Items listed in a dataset
******************************

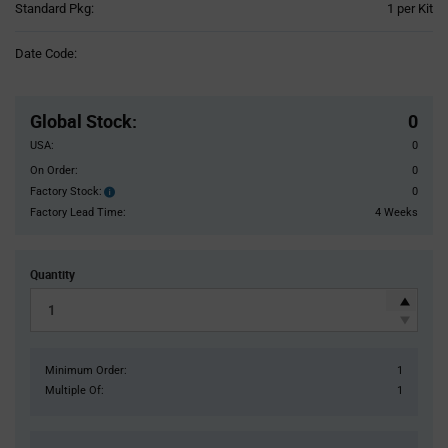
Product
Standard Pkg:
1 per Kit
Variant
Information
Date Code:
section
Pricing
Section
Global Stock
:
0
USA:
0
On Order:
0
Factory Stock:
0
Factory
Stock:
Factory Lead Time:
4 Weeks
Quantity
Minimum Order:
1
Multiple Of:
1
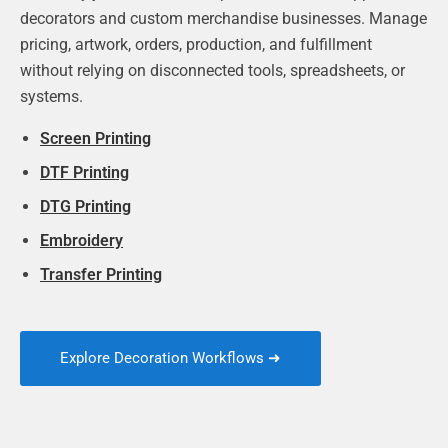
decorators and custom merchandise businesses. Manage
pricing, artwork, orders, production, and fulfillment
without relying on disconnected tools, spreadsheets, or
systems.
Screen Printing
DTF Printing
DTG Printing
Embroidery
Transfer Printing
Explore Decoration Workflows ➜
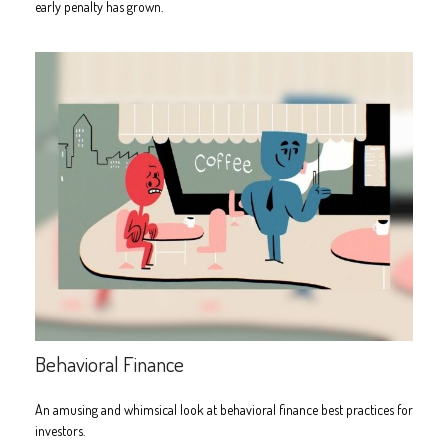
early penalty has grown.
Behavioral Finance
An amusing and whimsical look at behavioral finance best practices for
investors.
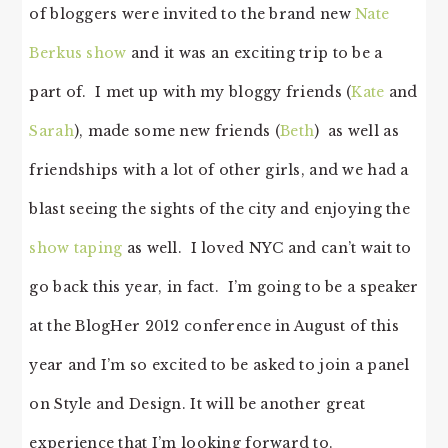
of bloggers were invited to the brand new
Nate
Berkus show
and it was an exciting trip to be a
part of. I met up with my bloggy friends (
Kate
and
Sarah
), made some new friends (
Beth
) as well as
friendships with a lot of other girls, and we had a
blast seeing the sights of the city and enjoying the
show taping
as well. I loved NYC and can’t wait to
go back this year, in fact. I’m going to be a speaker
at the BlogHer 2012 conference in August of this
year and I’m so excited to be asked to join a panel
on Style and Design. It will be another great
experience that I’m looking forward to.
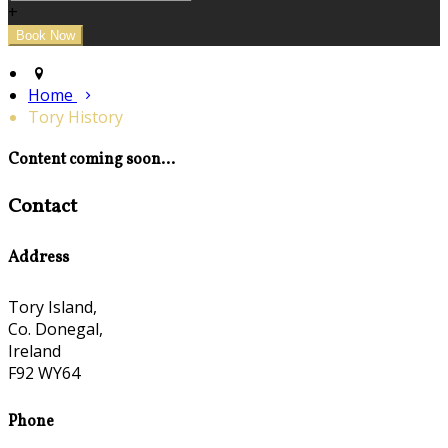
+
Home
Tory History
Content coming soon...
Contact
Address
Tory Island,
Co. Donegal,
Ireland
F92 WY64
Phone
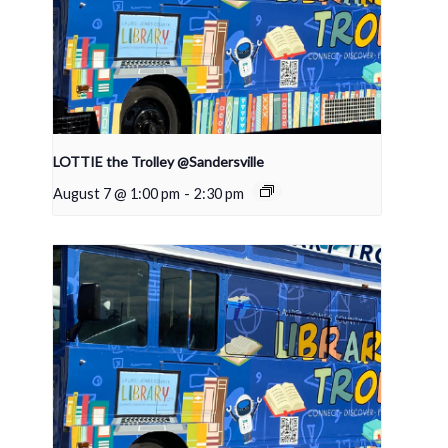
LOTTIE the Trolley @Sandersville
August 7 @ 1:00 pm
-
2:30 pm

******************************

WHAT YOU ARE ASKED TO DO.
Give again, word for word, the lines from the one containing "DTF Printing" through the last line of the entries, with pictures omitted and nothing added.

TASK RESULT.
DTF Printing
DTG Printing
Embroidery
Transfer Printing
Explore Decoration Workflows ➜
early penalty has grown.
Behavioral Finance
An amusing and whimsical look at behavioral finance best practices for
investors.
of bloggers were invited to the brand new
Nate
Berkus show
and it was an exciting trip to be a
part of. I met up with my bloggy friends (
Kate
and
Sarah
), made some new friends (
Beth
) as well as
friendships with a lot of other girls, and we had a
blast seeing the sights of the city and enjoying the
show taping
as well. I loved NYC and can’t wait to
go back this year, in fact. I’m going to be a speaker
at the BlogHer 2012 conference in August of this
year and I’m so excited to be asked to join a panel
on Style and Design. It will be another great
experience that I’m looking forward to.
+
Home
Tory History
Content coming soon...
Contact
Address
Tory Island,
Co. Donegal,
Ireland
F92 WY64
Phone
LOTTIE the Trolley @Sandersville
August 7 @ 1:00 pm
-
2:30 pm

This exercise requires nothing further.